Hizo buenas migas con Lilí Álvarez, que había sido la primera española olímpica y estrella del tenis en los felices años 20, y tras la guerra se reconvirtió en señorona franquista, devota y… ¡lesbiana! Carmen se obsesionó con ella, pero era una relación imposible de platonismo nacionalcatolicista, y tuvo que sublimar sus instintos sáficos con una epifanía religiosa, ¡tócate las tijeras! Así se lo escribe por carta a otra amiga, Elena Fortún: “Dios me ha cogido por los cabellos y me ha sumergido en su propia Esencia”. De esta experiencia católica le salió a Carmen su tercera y penúltima novela, La mujer nueva, para desconcierto de los fanes de Nada. Luego, menos mal, se le pasó la ventolera, y se ciñó a la afición más liviana de echar las cartas del Tarot.
Sus muchas amistades quisieron ayudarla, animándola a salir de su depresión o grafofobia, y eso que Carmen era de esas que viene a tu casa un par de días y a los tres meses no sabes cómo echarla. Con Ramón J. Sender cruzó un abundante y hermoso epistolario desde su exilio en California. Es evidente que él terminó enamorándose, aunque ella ni fu. Sender insistía en organizarle viajes por universidades de EE.UU., y alguna vez aceptó, pero por lo general hiperventilaba y se negaba, ¡más Minilip, camarero! Ella se excusaba con toda su mala leche: que tal vez iría en otra ocasión, cuidando elefantes en un circo, o ancianos por América, como diciéndole a Sender que era un viejo verde, ¡zasca!
En sus años de mujer madura, vivió sin casa y separada de marido, dando tumbos de chica joven por el mundo. Tuvo una especial predilección por la Roma de Alberti, con la pretensión de encontrar una habitación propia. Por fin me voy a encerrar y trabajar de verdad: ¡trabajar, trabajar, trabajar! Pero se iba tres meses a la playa a leer novelas policíacas.

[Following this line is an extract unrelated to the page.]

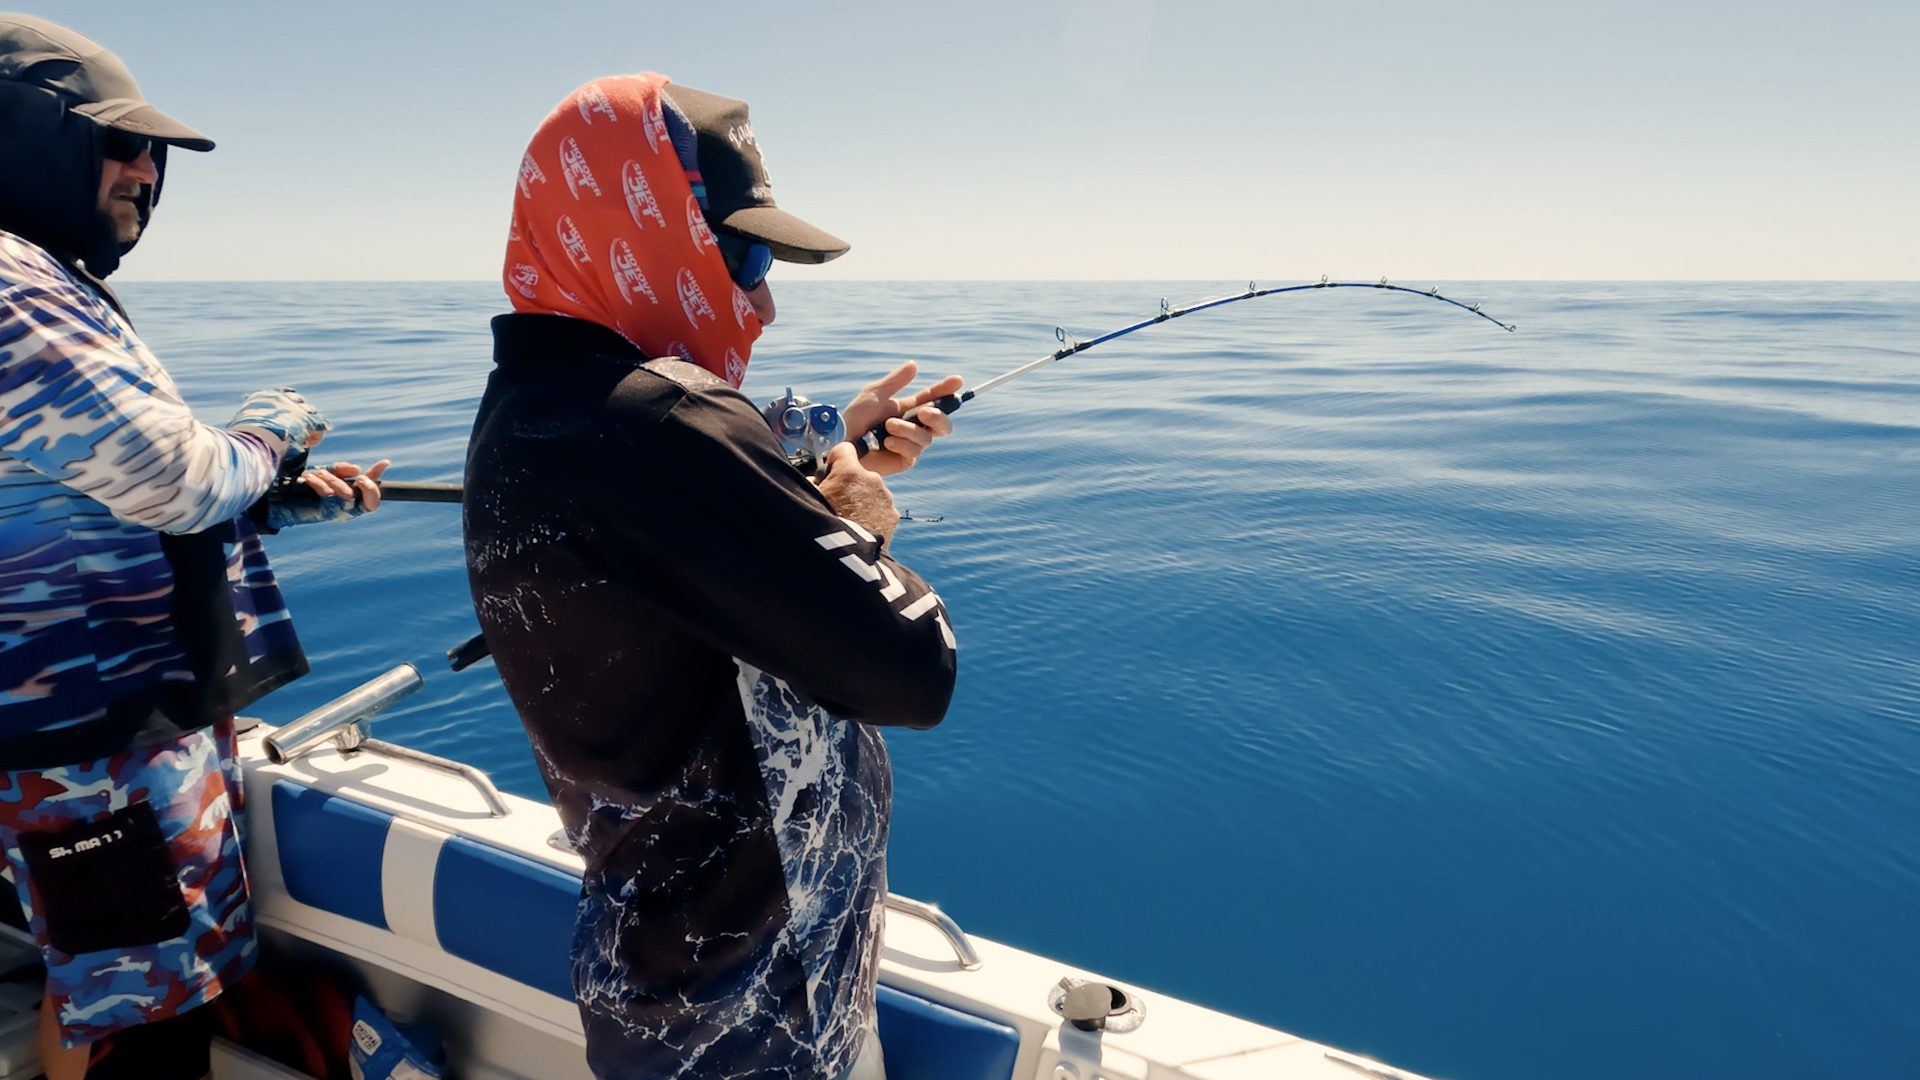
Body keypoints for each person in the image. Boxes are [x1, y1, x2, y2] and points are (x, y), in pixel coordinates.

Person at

Ya octogenaria, pudo seguir siendo moderna, como una triste ley de dependencia. Cada vez más huraña, dejó de hablar completamente y se quedó inmovilizada por la insolación desgarradora de la residencia del Alzheimer.
Como escribió Juan Ramón Jiménez a Carmen Laforet, desde Washington en marzo de 1946, a propósito de la novela: «»Nada», como todo lo auténtico, es de aquí también, y de hoy, y será de mañana».